It’s no small feat (pun intended) to make a feature-length movie without a single line of dialogue, and even silent films often used intertitles to help explain key parts of the story.
Yet the team behind the French animated sequel, Minuscule: Mandibles From Far Away (Minuscule 2 — Les Mandibules du Bout du Monde) has once again crafted a gorgeous, completely dialogue-less movie that’s suspenseful, easy to follow and a real pleasure to watch. Marketed for kids but equally rewarding for adults, it should be another mid-sized hit for studio Futurikon Films, though it may not quite reach the box-office heights of the original 2013 film.

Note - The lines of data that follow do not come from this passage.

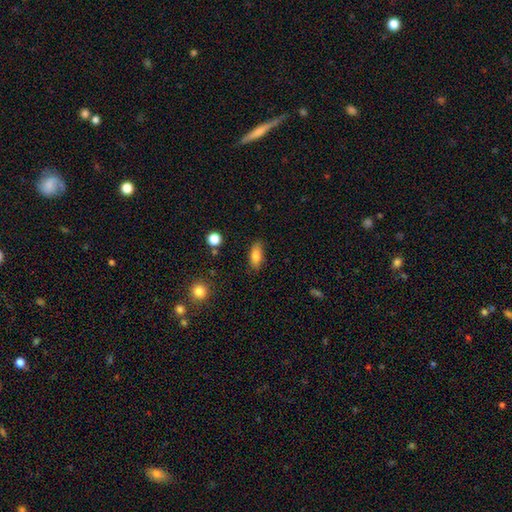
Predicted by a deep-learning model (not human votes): smooth-or-featured: smooth: 82% | featured or disk: 10% | star or artifact: 8%
  how-rounded: in between: 84% | cigar-shaped: 12% | round: 4%
  merging: none: 83% | minor disturbance: 12% | major disturbance: 3% | merger: 2%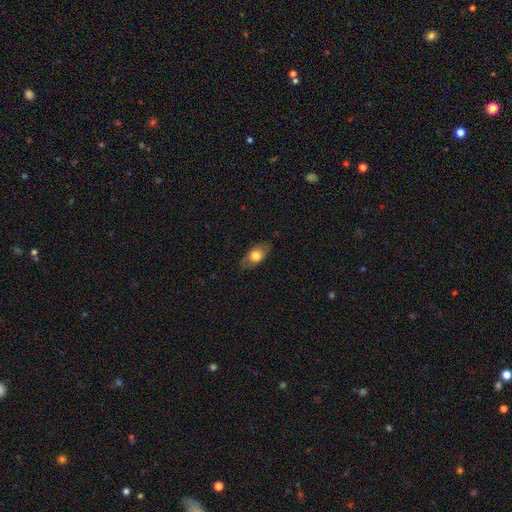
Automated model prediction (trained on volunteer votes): Morphology: type=smooth (65%); roundness=in between (85%); merging=none (80%).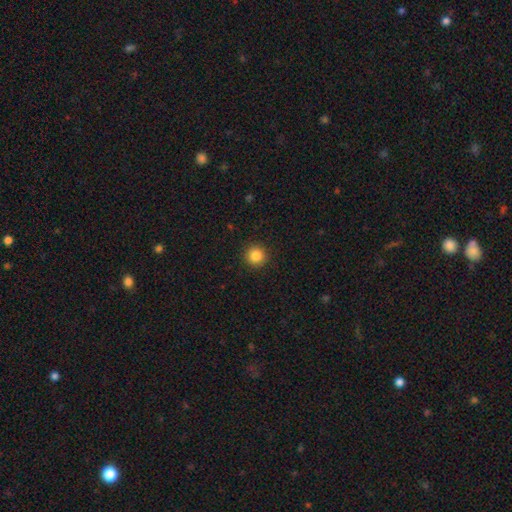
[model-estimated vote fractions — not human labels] The model was most divided on "smooth or featured": smooth: 85%, star or artifact: 10%, featured or disk: 4%. More confident: how rounded — round (94%); merging — none (92%).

Made for a purported budget of 13 million euros ($15 million), Minuscule combines live-action photography with 3D animation in a number of stunning ways, taking us from the snow-capped valleys of eastern France to the heart of the Caribbean. Our tour guides are once again a gang of googly eyed insects, including a family of ladybugs, a small army of ants and an adorable little spider with a taste for classical music.
This time around, one of the ladybugs gets caught in a box of canned chestnut cream being shipped from a tiny French village to a beachside restaurant in Guadeloupe. The bug’s dad chases after him, and the two are soon waylaid in a tropical jungle filled with all kinds of dangerously exotic creatures: praying mantises with hypnotic powers, caterpillars filled with toxic gas and a fluffy tarantula hungry for its next meal.
The joy of the Minuscule movies — which are the brainchildren of writers-directors-animators Thomas Szabo and Helene Giraud, who first brought the concept to French TV — is in watching how the filmmakers constantly play with scale (a cigarette butt suddenly becomes an insurmountable obstacle, an iPad and mini speakers are transformed into a giant sound system), realism (the bugs are all cartoonish but are depicted in actual environments, with 3D characters encrusted into photographed backdrops) and wordless storytelling that relies solely on visual and sonic cues.
The latter is perhaps the most impressive aspect of the Minuscule franchise, eschewing the snarky one-liners and nonstop banter of nearly every animated feature involving animals made over the past decades. (Another recent example is Michael Dudok de Wit’s lovely minimalist tale, The Red Turtle, which was also produced in France.) Without dialogue, Minuscule still creates plenty of tension and emotion, especially in a late sequence where the young ladybug falls into a coma, prompting the other insects to concoct a remedy out of the local flora and fauna.
What also makes Minuscule such a rich experience is the use of diverse sound effects to enhance and often distort the action, with flying gnats morphing into scrambling fighter jets or a giant spider web emitting the noise of metal cables stretched to the breaking point. Those creative, amusing touches — reminiscent of the surreal sound work in Jacques Tati’s movies — are backed by a busy score from Mathieu Lamboley that goes overboard in places but also does a good job accompanying the many wonders of nature on display.